Nearly everyone I speak too recently has a horror story to share about their experiences with the NHS. And nearly everyone has a fairy tale to tell as well.
For several decades now I have been contracted by various parts of the NHS at different times to provide management development and leadership training, to run assessment and development centres, to develop standards for the board of NHS trusts, to turn HR teams into organisational development teams and so on. And for just about all of that time the training has been done against a permanent backdrop of policy and structural changes that makes real learning almost impossible.
So it was with some interest that I read about some work that the National Health Service Social Media Group had been doing to explore the potential of social media to transform healthcare. Recently this group have been talking about how the use of video cameras by patients could provide feedback to drive service development.
I love the idea of social media being used to report on both the good practice and the bad. To shine a spotlight on all that we love and hate about how healthcare is delivered.
But, until we we build a culture where such data can be collected, analysed, reviewed and acted upon by experienced clinicians and managers with the time and resources to provide excellent management and leadership we run the risk of finding ourselves with ever more tearful and frustrated health professionals.

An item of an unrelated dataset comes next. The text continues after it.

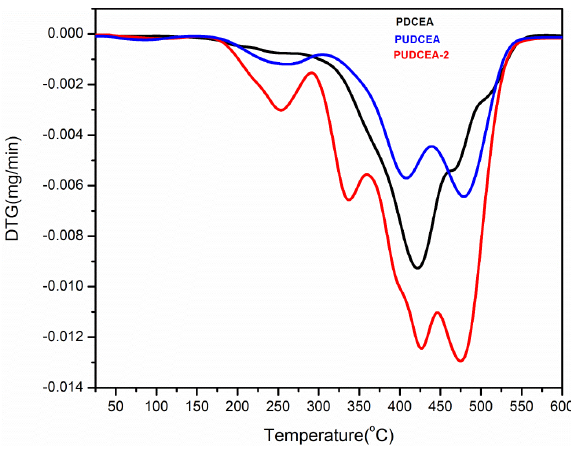
Figure 10. DTG thermogram of PDCEA, PUDCEA and PUDCEA-3.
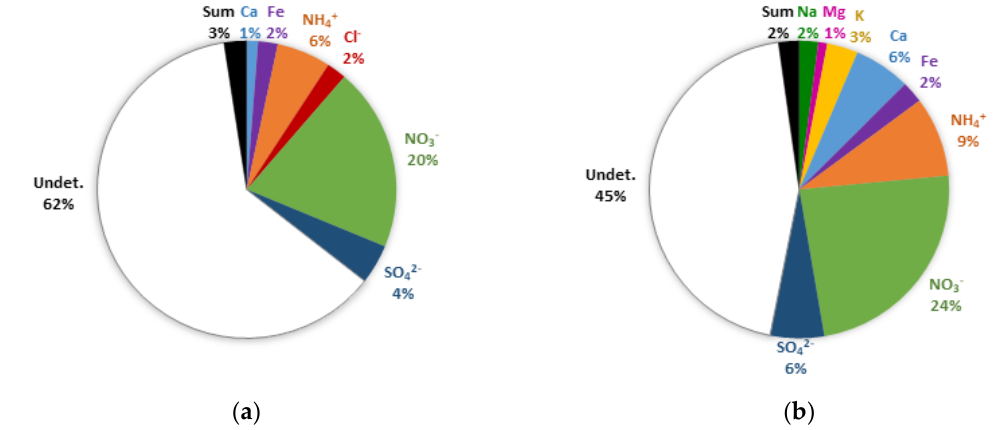
Figure 2. Average composition of the PM 10 samples collected in ( a ) 2012; ( b ) 2014.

And I suspect that it would be the failures and lapses that would get the attention and the resources. A culture of name and shame is unlikely to work in the long run. And what would it do to the relationship between patient and staff? Do we really want patients to be policing their own healthcare experience? They can recognise and film obvious lapses of protocol and procedures, but the more subtle stuff? And, do we really want service providers to change what they do just because someone is pointing a camera at them?
At its best great healthcare is delivered as a partnership between clinicians and patients. I find it hard to see how this partnership can really thrive when when one party is busy filming the other.
It may have a role in driving out bad practice – but I am not convinced that it can ever drive excellence.
As Deming has shown us the road to excellence is reached by driving out fear, not by increasing it.